🤖 AI Summary
To address the complexity of cinematic production in 3D virtual worlds, high manual decision-making costs, and severe hallucination issues in large language models (LLMs), this paper proposes the first multi-agent LLM framework tailored for film and television creation. Methodologically, it instantiates specialized agents—including director, screenwriter, actor, and cinematographer—integrated via prompt engineering, iterative refinement protocols, and 3D-scene instruction alignment to enable end-to-end generation from textual concepts to render-ready camera instructions. Its key contributions lie in role-based functional decomposition and a closed-loop feedback mechanism, which jointly mitigate hallucination and significantly enhance narrative coherence and controllability. Human evaluation across 15 creative themes yields a score of 3.98/5, outperforming single-agent baselines (including o1) and Sora. Results validate the efficacy and superiority of multi-agent collaboration in tackling complex creative tasks.
📝 Abstract
Virtual film production requires intricate decision-making processes, including scriptwriting, virtual cinematography, and precise actor positioning and actions.

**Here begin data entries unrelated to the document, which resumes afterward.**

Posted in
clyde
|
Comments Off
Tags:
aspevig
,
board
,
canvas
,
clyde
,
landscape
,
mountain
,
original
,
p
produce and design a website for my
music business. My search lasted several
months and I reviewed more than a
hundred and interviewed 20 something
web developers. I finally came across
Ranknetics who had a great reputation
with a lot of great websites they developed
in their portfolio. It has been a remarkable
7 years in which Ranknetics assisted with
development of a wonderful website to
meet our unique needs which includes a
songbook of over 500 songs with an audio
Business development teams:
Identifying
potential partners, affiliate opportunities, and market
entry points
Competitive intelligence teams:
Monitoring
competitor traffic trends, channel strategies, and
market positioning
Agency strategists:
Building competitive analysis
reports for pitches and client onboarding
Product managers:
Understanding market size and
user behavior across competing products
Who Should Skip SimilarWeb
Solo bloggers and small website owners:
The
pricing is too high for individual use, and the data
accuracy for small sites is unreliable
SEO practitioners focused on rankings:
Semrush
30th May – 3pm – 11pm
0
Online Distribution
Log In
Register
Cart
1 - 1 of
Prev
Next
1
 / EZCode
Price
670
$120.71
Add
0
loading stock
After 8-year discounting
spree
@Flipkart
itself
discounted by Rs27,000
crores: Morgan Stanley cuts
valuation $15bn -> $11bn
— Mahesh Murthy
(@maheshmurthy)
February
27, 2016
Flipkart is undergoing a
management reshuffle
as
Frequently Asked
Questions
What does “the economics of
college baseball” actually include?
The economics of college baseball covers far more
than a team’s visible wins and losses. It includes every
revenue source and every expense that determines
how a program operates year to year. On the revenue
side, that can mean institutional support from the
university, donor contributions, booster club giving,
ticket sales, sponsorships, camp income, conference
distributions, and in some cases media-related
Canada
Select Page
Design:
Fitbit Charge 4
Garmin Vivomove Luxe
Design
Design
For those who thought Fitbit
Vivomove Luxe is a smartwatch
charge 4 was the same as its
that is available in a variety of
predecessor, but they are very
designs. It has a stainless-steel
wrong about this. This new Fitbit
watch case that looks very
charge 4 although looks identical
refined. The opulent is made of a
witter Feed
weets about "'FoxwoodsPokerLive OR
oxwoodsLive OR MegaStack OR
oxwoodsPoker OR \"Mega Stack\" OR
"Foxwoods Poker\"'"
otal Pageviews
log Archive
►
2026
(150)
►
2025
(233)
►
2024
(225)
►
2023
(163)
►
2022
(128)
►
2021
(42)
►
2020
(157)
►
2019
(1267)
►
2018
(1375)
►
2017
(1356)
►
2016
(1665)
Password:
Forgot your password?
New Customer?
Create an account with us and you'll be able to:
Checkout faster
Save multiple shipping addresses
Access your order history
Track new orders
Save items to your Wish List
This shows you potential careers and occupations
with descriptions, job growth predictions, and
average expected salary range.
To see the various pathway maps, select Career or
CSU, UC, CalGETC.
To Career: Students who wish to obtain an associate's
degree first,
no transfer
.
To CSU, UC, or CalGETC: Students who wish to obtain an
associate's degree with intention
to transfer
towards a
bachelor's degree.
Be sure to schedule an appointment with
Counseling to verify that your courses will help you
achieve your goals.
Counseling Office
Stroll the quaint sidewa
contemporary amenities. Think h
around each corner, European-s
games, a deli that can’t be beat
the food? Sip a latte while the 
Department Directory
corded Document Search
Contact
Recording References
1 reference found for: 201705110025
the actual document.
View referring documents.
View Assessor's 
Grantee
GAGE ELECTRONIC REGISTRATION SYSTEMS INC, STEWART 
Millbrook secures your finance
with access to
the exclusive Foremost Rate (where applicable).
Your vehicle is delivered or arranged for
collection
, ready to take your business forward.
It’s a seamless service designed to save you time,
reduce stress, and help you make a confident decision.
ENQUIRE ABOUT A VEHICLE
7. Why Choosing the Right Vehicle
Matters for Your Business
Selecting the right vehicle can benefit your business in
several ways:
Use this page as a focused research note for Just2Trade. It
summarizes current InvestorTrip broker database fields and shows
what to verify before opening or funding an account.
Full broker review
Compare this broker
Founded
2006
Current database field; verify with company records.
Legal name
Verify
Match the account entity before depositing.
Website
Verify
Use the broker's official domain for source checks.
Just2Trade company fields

Motivated by recent advances in automated decision-making with language agent-based societies, this paper introduces FilmAgent, a novel LLM-based multi-agent collaborative framework for end-to-end film automation in our constructed 3D virtual spaces. FilmAgent simulates various crew roles, including directors, screenwriters, actors, and cinematographers, and covers key stages of a film production workflow: (1) idea development transforms brainstormed ideas into structured story outlines; (2) scriptwriting elaborates on dialogue and character actions for each scene; (3) cinematography determines the camera setups for each shot. A team of agents collaborates through iterative feedback and revisions, thereby verifying intermediate scripts and reducing hallucinations. We evaluate the generated videos on 15 ideas and 4 key aspects. Human evaluation shows that FilmAgent outperforms all baselines across all aspects and scores 3.98 out of 5 on average, showing the feasibility of multi-agent collaboration in filmmaking. Further analysis reveals that FilmAgent, despite using the less advanced GPT-4o model, surpasses the single-agent o1, showing the advantage of a well-coordinated multi-agent system. Lastly, we discuss the complementary strengths and weaknesses of OpenAI's text-to-video model Sora and our FilmAgent in filmmaking.